Required action:
Repeat exactly the lines below that lie between the line with "TOÀN CÙNG HYUNDAI HUẾ 🎉🎊" and the line with "exportation des savoir", counting both of those lines as part of the answer.

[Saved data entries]
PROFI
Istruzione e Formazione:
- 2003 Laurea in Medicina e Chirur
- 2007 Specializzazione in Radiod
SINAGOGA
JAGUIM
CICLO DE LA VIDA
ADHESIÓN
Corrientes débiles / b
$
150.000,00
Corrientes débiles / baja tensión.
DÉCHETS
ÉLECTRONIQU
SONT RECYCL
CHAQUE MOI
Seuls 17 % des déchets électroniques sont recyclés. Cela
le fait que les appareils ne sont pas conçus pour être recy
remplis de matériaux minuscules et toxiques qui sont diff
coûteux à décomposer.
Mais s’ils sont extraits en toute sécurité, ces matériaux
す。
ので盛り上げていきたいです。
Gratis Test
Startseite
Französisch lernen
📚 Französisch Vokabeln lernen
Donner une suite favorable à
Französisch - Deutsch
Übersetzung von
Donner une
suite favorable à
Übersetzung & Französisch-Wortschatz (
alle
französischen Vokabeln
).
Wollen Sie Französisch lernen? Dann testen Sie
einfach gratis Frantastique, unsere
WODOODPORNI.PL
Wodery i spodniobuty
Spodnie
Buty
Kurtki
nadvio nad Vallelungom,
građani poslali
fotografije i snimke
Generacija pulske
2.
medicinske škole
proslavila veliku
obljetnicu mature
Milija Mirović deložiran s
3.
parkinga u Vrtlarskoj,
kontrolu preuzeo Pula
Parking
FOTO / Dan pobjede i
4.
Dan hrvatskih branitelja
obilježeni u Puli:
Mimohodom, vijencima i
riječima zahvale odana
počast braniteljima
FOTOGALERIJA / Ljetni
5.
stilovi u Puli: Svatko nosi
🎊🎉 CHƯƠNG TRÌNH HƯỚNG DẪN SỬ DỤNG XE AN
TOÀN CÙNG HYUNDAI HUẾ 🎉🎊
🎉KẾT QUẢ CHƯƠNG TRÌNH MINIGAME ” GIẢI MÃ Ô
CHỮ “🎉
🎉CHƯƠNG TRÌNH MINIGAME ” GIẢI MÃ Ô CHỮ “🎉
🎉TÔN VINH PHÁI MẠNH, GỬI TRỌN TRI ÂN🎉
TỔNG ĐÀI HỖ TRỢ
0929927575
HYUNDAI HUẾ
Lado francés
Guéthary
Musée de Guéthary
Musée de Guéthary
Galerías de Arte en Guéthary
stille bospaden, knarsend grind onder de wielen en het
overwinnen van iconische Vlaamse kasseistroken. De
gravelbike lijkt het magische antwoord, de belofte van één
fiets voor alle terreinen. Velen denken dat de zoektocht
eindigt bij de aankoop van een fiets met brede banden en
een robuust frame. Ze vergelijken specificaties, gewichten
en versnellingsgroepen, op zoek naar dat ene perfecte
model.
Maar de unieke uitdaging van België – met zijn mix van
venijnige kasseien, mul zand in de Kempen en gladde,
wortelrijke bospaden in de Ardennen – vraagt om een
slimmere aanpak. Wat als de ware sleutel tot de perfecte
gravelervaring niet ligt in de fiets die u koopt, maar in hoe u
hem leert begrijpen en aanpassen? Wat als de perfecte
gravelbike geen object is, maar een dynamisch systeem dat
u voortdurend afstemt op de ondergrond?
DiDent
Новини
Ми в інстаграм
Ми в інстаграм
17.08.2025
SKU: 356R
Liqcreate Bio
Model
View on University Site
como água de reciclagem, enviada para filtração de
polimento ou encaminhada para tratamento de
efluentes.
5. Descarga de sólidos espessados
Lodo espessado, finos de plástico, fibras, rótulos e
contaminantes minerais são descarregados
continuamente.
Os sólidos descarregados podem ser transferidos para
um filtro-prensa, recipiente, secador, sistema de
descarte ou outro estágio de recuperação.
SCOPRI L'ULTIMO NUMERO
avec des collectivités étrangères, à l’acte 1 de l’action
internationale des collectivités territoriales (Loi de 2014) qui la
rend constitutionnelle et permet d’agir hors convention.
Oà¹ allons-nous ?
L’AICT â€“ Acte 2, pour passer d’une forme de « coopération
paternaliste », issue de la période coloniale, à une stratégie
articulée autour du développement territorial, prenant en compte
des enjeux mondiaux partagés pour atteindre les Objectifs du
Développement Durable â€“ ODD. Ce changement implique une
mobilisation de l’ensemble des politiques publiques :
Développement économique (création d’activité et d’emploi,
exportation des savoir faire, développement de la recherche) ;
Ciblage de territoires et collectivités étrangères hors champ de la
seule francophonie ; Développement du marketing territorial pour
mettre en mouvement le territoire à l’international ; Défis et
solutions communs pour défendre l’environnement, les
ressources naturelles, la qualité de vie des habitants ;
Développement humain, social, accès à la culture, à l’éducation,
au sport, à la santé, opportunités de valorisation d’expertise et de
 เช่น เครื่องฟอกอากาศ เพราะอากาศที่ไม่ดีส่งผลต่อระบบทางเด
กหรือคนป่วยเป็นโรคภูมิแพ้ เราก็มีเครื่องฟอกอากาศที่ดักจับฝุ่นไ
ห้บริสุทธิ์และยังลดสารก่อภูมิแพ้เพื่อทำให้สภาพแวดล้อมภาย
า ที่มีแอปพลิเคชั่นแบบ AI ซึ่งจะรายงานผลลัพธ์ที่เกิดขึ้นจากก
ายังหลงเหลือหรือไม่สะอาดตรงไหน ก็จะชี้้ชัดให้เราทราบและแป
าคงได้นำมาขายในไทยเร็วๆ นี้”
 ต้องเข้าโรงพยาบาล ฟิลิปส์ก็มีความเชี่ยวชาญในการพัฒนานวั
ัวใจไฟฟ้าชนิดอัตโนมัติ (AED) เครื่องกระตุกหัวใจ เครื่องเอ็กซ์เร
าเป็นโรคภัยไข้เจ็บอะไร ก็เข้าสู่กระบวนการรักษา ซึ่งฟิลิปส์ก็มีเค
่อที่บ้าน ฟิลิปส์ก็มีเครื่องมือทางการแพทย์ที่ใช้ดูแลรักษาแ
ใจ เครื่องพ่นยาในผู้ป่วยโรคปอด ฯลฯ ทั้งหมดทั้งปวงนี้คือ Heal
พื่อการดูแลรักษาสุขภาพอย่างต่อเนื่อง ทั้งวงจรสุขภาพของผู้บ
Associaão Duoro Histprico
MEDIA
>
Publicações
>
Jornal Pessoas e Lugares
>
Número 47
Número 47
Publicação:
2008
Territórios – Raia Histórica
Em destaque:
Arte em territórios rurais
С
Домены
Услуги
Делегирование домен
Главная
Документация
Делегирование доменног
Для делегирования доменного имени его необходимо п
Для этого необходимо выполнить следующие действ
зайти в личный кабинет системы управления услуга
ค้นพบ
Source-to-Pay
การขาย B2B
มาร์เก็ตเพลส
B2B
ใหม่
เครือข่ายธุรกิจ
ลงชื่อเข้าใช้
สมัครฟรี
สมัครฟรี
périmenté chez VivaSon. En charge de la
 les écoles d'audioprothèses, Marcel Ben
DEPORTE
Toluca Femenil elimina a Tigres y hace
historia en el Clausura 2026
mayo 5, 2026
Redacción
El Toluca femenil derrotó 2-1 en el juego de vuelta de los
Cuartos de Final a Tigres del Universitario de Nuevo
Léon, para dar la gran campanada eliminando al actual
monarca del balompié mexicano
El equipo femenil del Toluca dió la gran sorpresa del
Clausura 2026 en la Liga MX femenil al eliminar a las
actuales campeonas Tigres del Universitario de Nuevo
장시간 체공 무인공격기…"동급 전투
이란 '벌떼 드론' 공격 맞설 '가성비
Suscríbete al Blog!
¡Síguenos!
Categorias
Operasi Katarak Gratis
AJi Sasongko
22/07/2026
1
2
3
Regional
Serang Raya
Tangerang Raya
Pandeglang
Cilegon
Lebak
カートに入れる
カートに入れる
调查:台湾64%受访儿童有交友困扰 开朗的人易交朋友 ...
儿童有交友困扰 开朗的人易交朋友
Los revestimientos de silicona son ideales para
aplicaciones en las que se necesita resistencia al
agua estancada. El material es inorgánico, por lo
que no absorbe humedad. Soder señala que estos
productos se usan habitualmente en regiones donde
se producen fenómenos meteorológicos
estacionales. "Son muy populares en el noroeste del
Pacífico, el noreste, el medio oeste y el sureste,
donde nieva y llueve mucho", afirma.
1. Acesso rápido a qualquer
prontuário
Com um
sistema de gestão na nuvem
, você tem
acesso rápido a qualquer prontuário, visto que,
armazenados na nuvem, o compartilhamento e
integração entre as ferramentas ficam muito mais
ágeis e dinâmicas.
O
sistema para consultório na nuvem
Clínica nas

Finished exercise:
TOÀN CÙNG HYUNDAI HUẾ 🎉🎊
🎉KẾT QUẢ CHƯƠNG TRÌNH MINIGAME ” GIẢI MÃ Ô
CHỮ “🎉
🎉CHƯƠNG TRÌNH MINIGAME ” GIẢI MÃ Ô CHỮ “🎉
🎉TÔN VINH PHÁI MẠNH, GỬI TRỌN TRI ÂN🎉
TỔNG ĐÀI HỖ TRỢ
0929927575
HYUNDAI HUẾ
Lado francés
Guéthary
Musée de Guéthary
Musée de Guéthary
Galerías de Arte en Guéthary
stille bospaden, knarsend grind onder de wielen en het
overwinnen van iconische Vlaamse kasseistroken. De
gravelbike lijkt het magische antwoord, de belofte van één
fiets voor alle terreinen. Velen denken dat de zoektocht
eindigt bij de aankoop van een fiets met brede banden en
een robuust frame. Ze vergelijken specificaties, gewichten
en versnellingsgroepen, op zoek naar dat ene perfecte
model.
Maar de unieke uitdaging van België – met zijn mix van
venijnige kasseien, mul zand in de Kempen en gladde,
wortelrijke bospaden in de Ardennen – vraagt om een
slimmere aanpak. Wat als de ware sleutel tot de perfecte
gravelervaring niet ligt in de fiets die u koopt, maar in hoe u
hem leert begrijpen en aanpassen? Wat als de perfecte
gravelbike geen object is, maar een dynamisch systeem dat
u voortdurend afstemt op de ondergrond?
DiDent
Новини
Ми в інстаграм
Ми в інстаграм
17.08.2025
SKU: 356R
Liqcreate Bio
Model
View on University Site
como água de reciclagem, enviada para filtração de
polimento ou encaminhada para tratamento de
efluentes.
5. Descarga de sólidos espessados
Lodo espessado, finos de plástico, fibras, rótulos e
contaminantes minerais são descarregados
continuamente.
Os sólidos descarregados podem ser transferidos para
um filtro-prensa, recipiente, secador, sistema de
descarte ou outro estágio de recuperação.
SCOPRI L'ULTIMO NUMERO
avec des collectivités étrangères, à l’acte 1 de l’action
internationale des collectivités territoriales (Loi de 2014) qui la
rend constitutionnelle et permet d’agir hors convention.
Oà¹ allons-nous ?
L’AICT â€“ Acte 2, pour passer d’une forme de « coopération
paternaliste », issue de la période coloniale, à une stratégie
articulée autour du développement territorial, prenant en compte
des enjeux mondiaux partagés pour atteindre les Objectifs du
Développement Durable â€“ ODD. Ce changement implique une
mobilisation de l’ensemble des politiques publiques :
Développement économique (création d’activité et d’emploi,
exportation des savoir faire, développement de la recherche) ;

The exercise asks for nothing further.